Let $A,D\in \mathbb{C}^{n \times n}$ be diagonal matrices. I need to calculate $$\int_{U(n)}\det{(A-HDH^\dagger)}\,\mathrm{d}H$$ where $dH$ is the unit invariant Haar measure on the group of unitary matrices and $H^\dagger$ is the conjugate transpose of $H$. (If $A=I$ this is very easy to solve, but I want the answer for $A\neq I$ in terms of $A$ and $D$.)
-
2$\begingroup$ First of all, the matrices should probably be in $\mathbb{C}^{n^2}$ not in $\mathbb{C}^n$. Second, what role does $D$ play? I don't see it in the integral, perhaps $D = L$? Third, what does $H'$ mean? Is it the transpose of $H$? Fourth, are the words "deterministic" really relevant here? $\endgroup$– Vít TučekCommented Jan 28, 2015 at 12:08
-
$\begingroup$ Oops, Sorry for these typos! I edited them. Does it make sense now? Thanks. $\endgroup$– PeterCommented Jan 28, 2015 at 17:22
-
1$\begingroup$ Wlog one can assume that $A$ is diagonal because the Haar measure is invariant under left- and rightmultiplication. $\endgroup$– Johannes HahnCommented Jan 28, 2015 at 17:28
-
$\begingroup$ Do you need an exact answer or would large $n$ asymptotics suffice? In the second situation, in the case where $A$ and $D$ are diagonal with free entries, one might be able to use an approximation of the spectral distribution of $A-HDH^*$ ($H$ chosen uniformly at random) by the free convolution of $\mu_A$ with $\mu_D$, see e.g. the first few pages of arxiv.org/abs/math/9809193 $\endgroup$– Yemon ChoiCommented Jan 28, 2015 at 18:17
-
1$\begingroup$ @Peter: Just a follow up on Carlo's suggestion. I don't think you want to compute the integral of exp sum of traces as in your last comment. $\int\exp(t\ {\rm tr}(A^{-1}HDH^{\dagger}))dH$ is enough, then take derivatives in $t$. That's the famous Harish-Chandra-Itzykson-Zuber integral.
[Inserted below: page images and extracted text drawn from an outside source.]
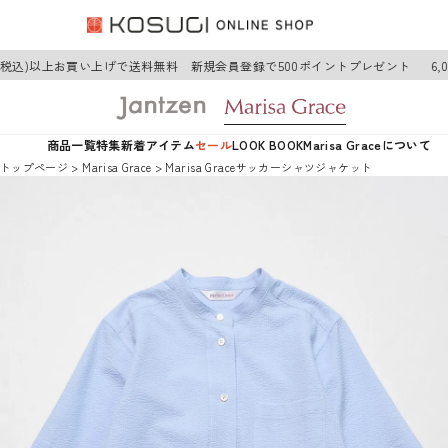
円(税込)以上お買い上げで送料無料 新規会員登録で500ポイントプレゼント
6,
商品一覧
特集
新着アイテム
セール
LOOK BOOK
Marisa Graceについて
トップページ
Marisa Grace
Marisa Graceサッカーシャツジャケット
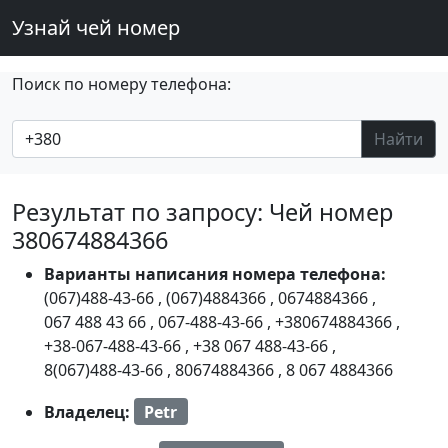
Узнай чей номер
Поиск по номеру телефона:
Найти
Результат по запросу: Чей номер
380674884366
Варианты написания номера телефона:
(067)488-43-66
,
(067)4884366
,
0674884366
,
067 488 43 66
,
067-488-43-66
,
+380674884366
,
+38-067-488-43-66
,
+38 067 488-43-66
,
8(067)488-43-66
,
80674884366
,
8 067 4884366
Владелец:
Petr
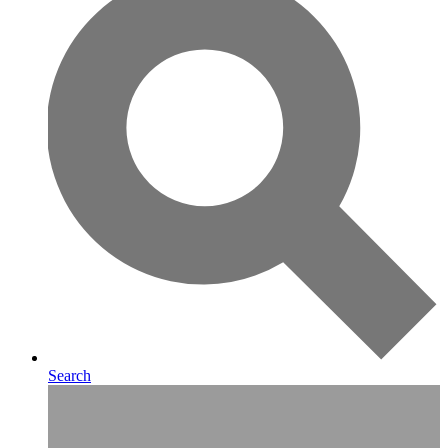
Search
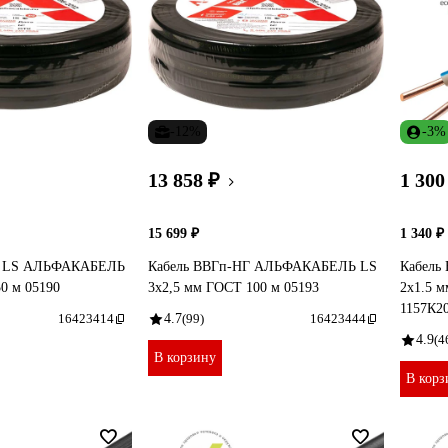
-12%
-3%
13 858 ₽
1 300
15 699 ₽
1 340 ₽
Г LS АЛЬФАКАБЕЛЬ
Кабель ВВГп-НГ АЛЬФАКАБЕЛЬ LS
Кабель
0 м 05190
3х2,5 мм ГОСТ 100 м 05193
2x1.5 
1157К2
16423414
4.7
(99)
16423444
4.9
(4
В корзину
В корз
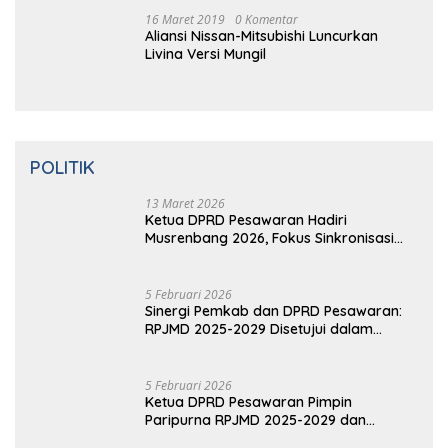
16 Maret 2019
0 Komentar
2 Hari Hilang, Nelayan Tewas
Mengambang di Pantai Cipalawah Garut
16 Maret 2019
0 Komentar
14 Tahun Terbunuhnya Munir, Polri
Didesak Bentuk Tim Khusus
16 Maret 2019
0 Komentar
Prabowo Resmikan Kantor DPD
Gerindra di Banten
16 Maret 2019
0 Komentar
Video: Kelemahan dan Kelebihan All New
Terios
16 Maret 2019
0 Komentar
Aliansi Nissan-Mitsubishi Luncurkan
Livina Versi Mungil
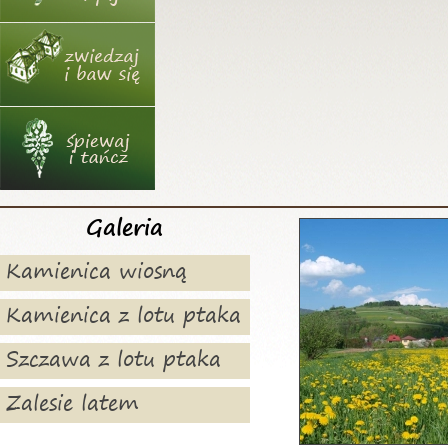
Galeria
Kamienica wiosną
Kamienica z lotu ptaka
Szczawa z lotu ptaka
Zalesie latem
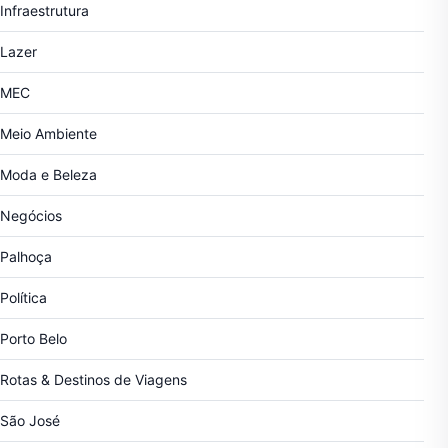
Infraestrutura
Lazer
MEC
Meio Ambiente
Moda e Beleza
Negócios
Palhoça
Política
Porto Belo
Rotas & Destinos de Viagens
São José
See e.g. terrytao.wordpress.com/2013/02/08/… $\endgroup$– Abdelmalek AbdesselamCommented Jan 28, 2015 at 23:04
1 Answer
Let $A={\rm diag}[a_1,\dots,a_n]$ and $B={\rm diag}[b_1,\dots,b_n]$. Let $\Delta(a)$ be the Vandermonde product in the $a_j$, and similarly $\Delta(b)$ be the Vandermonde product in the $b_k$. Suppose ${\rm min} \, a_j \ge {\rm max} \, b_k$. Let ${\rm d}U$ denote the normalised Haar measure on the unitary group $U(n)$. Then by Eq. (3.21) in Gross and Richards, "Total positivity, spherical series, and hypergeometric functions of matrix argument", J. Approx. Th. vol. 59 (1989): 224-246, $$ \int_U \det(A - U B U^\dagger)^p {\rm d}U = c_{n,p} {\det [ (a_j - b_k)^{p+n-1}]_{j,k=1}^n \over \Delta(a) \Delta(b)}, $$ where $c_{n,p} = \prod_{j=0}^{n-1} \binom{p+n-1}{j}^{-1}$. Setting $p=1$, subject to the condition ${\rm min} \, a_j \ge {\rm max} \, b_k$, this is the sought evaluation. See Theorem 2.3 in Kieburg, Kuijlaars and Stivigny, "Singular value statistics of matrix products with truncated unitary matrices", IMRN vol. 2016 (2016) 3392-3424 for a generalisation.